5 Kasım 2015 Perşembe

Kaliteli Zaman Şeysi

İşe dönmeden önce çok kararlıydım, az ama öz zaman geçirecektik işe başladığımda. Yani işte o kaliteli zaman dediklerinden.

İşe başladım. Sabah Doruk uyurken evden çıkıyorum. Akşamın köründe eve dönüyorum. O arada iş yorgunluğuna bir de yol yorgunluğu ekleniyor. Eve geldiğimde Esin olarak değil, anne bile değil, pestil olarak geliyorum. Doruk'u akşam yemeği sırasında oyalama çabalarıyla kalan son enerjimi de tüketiyorum. Eh sayın pestil! Çocuk derki "Kalk oynayalım." Pestil diyemezki "Çok yorgunum." Bütün gün yemek dışında birlikte geçirdiğimiz zaman topu topu bir saat belki. Ama bu benim seçtiğim hatta bizim seçtiğimiz bir saat değil. İşten yorgun dönülmüş bir saat. Önceden tasarlanmış eğlenceli etkinlikler, koşturmacalı kovalamacalı bol kahkahalı etkinlikler ya da Doruk'un yönlendirmesine bırakılmış doğaçlama etkinlikler... Hepsi hikaye bana. Parmağımı kaldıracak halim yokken nasıl kendimi vereyim oyuna. Bi kahve yapsam, bacaklarımı uzatsam, kitap okusam ha? Hayır, istediğim bu değil. Ben de Doruk'la oynamak, gülmek, eğlenmek istiyorum ama enerjim yok. Bu bir saat bitse de Doruk'la birlikte ben de yatağa gömülsem diye bekliyorum. Her gün aynı. Bilen varsa söylesin bu
zamanı nasıl kaliteli geçirebiliriz? Öyle bir ihtimal var mı ya da?

Bir zaman dilimini bilerek, isteyerek kaliteli hale getirebilir miyiz? Yorgun, üzgün, stresli olabiliyor insan ve her zaman kendini yönetemiyor. Bir gün vaktimiz çok güzel geçerken diğer gün kırdığım oluyor Doruk'u. Keyfim yokken keyif aşılayamıyorum bazen. Çok üzülüyorum sonra. Keşke kaliteli geçirmek zorunda olduğumuz kısıtlı zamanımız yerine sık sık kaliteli geçen bol zamanımız olsa. Hayatın çok hızlı aktığı, çalışma saatlerinin ömür bitirdiği, trafiğin bitmek bilmediği bir yerde olmuyor ne yazıkki.

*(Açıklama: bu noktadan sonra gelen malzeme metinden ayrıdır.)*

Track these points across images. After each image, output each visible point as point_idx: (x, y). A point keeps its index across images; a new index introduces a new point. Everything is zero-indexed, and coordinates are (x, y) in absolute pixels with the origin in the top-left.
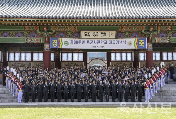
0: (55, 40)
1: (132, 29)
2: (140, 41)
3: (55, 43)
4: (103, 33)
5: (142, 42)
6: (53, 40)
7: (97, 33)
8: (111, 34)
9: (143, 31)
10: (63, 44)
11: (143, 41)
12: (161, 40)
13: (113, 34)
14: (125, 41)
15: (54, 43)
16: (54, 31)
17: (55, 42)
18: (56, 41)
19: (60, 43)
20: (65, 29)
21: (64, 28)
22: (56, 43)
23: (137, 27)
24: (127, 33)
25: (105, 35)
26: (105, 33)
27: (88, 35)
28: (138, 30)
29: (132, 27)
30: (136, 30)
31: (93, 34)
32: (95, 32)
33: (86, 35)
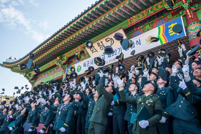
9: (167, 7)
16: (65, 58)
20: (73, 53)
23: (154, 7)
24: (147, 27)
25: (112, 42)
26: (111, 40)
27: (94, 50)
28: (158, 10)
29: (147, 11)
30: (154, 12)
31: (99, 46)
32: (99, 43)
33: (92, 51)
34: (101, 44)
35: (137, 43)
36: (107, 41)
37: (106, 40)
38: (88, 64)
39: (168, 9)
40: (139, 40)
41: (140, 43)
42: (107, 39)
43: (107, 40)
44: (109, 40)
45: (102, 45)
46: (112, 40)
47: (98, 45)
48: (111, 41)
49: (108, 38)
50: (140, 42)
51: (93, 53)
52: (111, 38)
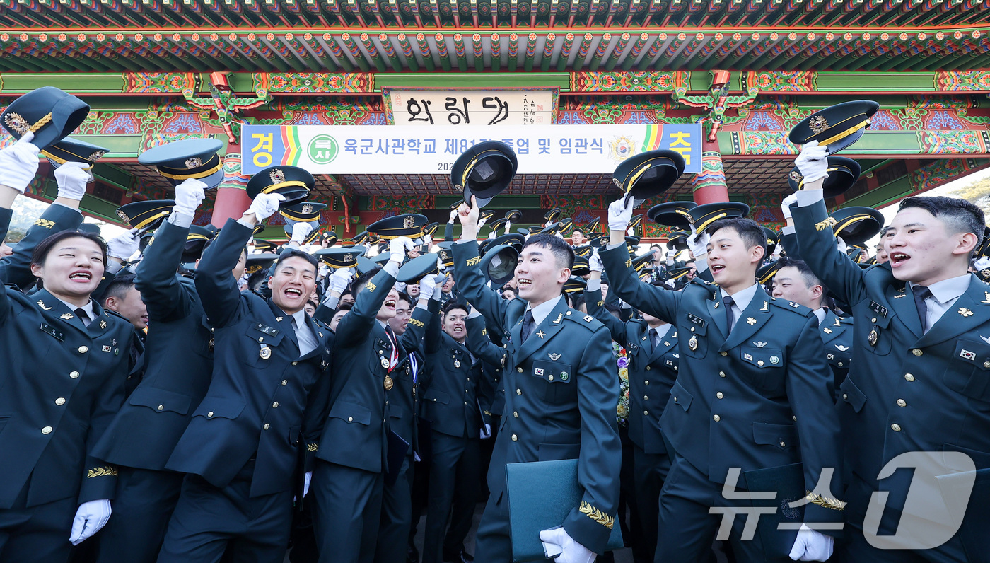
0: (266, 135)
1: (629, 87)
2: (672, 135)
3: (266, 151)
4: (495, 102)
5: (684, 143)
6: (254, 136)
7: (466, 101)
8: (530, 108)
9: (680, 93)
10: (300, 151)
11: (688, 135)
12: (759, 141)
13: (541, 108)
14: (599, 143)
15: (261, 150)
16: (262, 94)
17: (266, 143)
18: (270, 138)
19: (289, 150)
20: (315, 88)
21: (312, 82)
22: (270, 147)
23: (650, 77)
24: (604, 113)
25: (503, 114)
26: (502, 107)
27: (423, 115)
28: (658, 91)
29: (630, 77)
30: (647, 91)
31: (448, 109)
32: (455, 100)
33: (414, 114)
34: (460, 105)
35: (595, 146)
36: (485, 106)
37: (485, 100)
38: (367, 147)
39: (681, 99)
40: (601, 139)
41: (601, 149)
42: (491, 99)
43: (488, 103)
44: (495, 107)
45: (463, 110)
46: (504, 109)
47: (447, 105)
48: (501, 110)
49: (497, 99)
50: (601, 146)
51: (411, 120)
52: (505, 103)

Bu konuyu düşündükçe yanlış hayatın içinde hissediyorum kendimi. Nasıl değiştireceğimi bilmiyorum ama işten daha az vakit ayırmak istemiyorum oğluma. Ayırabildiğim çok az vakti ise yorgunluk yüzünden yaşayamamaktan nefret ediyorum. Bazen böööö (ce-eee) oyununu bile oynayacak halim olmuyor. Ne kadar basit aslında değil mi? Bunu yapacak halim yokken nasıl yeteceğim Doruk'a, nasıl doyuracağım ruhunu? Sevgimi göstermek için saatlerce sarılabilirim, evet! Onun sıcaklığıyla dinlenirim hem de o arada. Bu bana yeter de ona yeter mi? Enerjinin doruğunda bir Doruk... Sevgini göstermek için sıkı sıkı sarılmadan önce deli gibi peşinden koştur istiyor. Benimse o bir saat onunla koşturabilmek için dinlenmem gerekiyor yani biraz daha zamana ihtiyacım var. Az vakti kaliteli geçirebilir insan belki ama bunun için o az vakitten biraz daha çok vakte ihtiyacı var ki dinlensin, enerji toplasın. Bu da bende az vaktin her zaman kaliteli olması mümkün değildir karşılığını buluyor.

İşte ben o kaliteli zaman şeysine inanmıyorum artık. Zamanın kaliteli geçmesi için çok olması gerekiyor.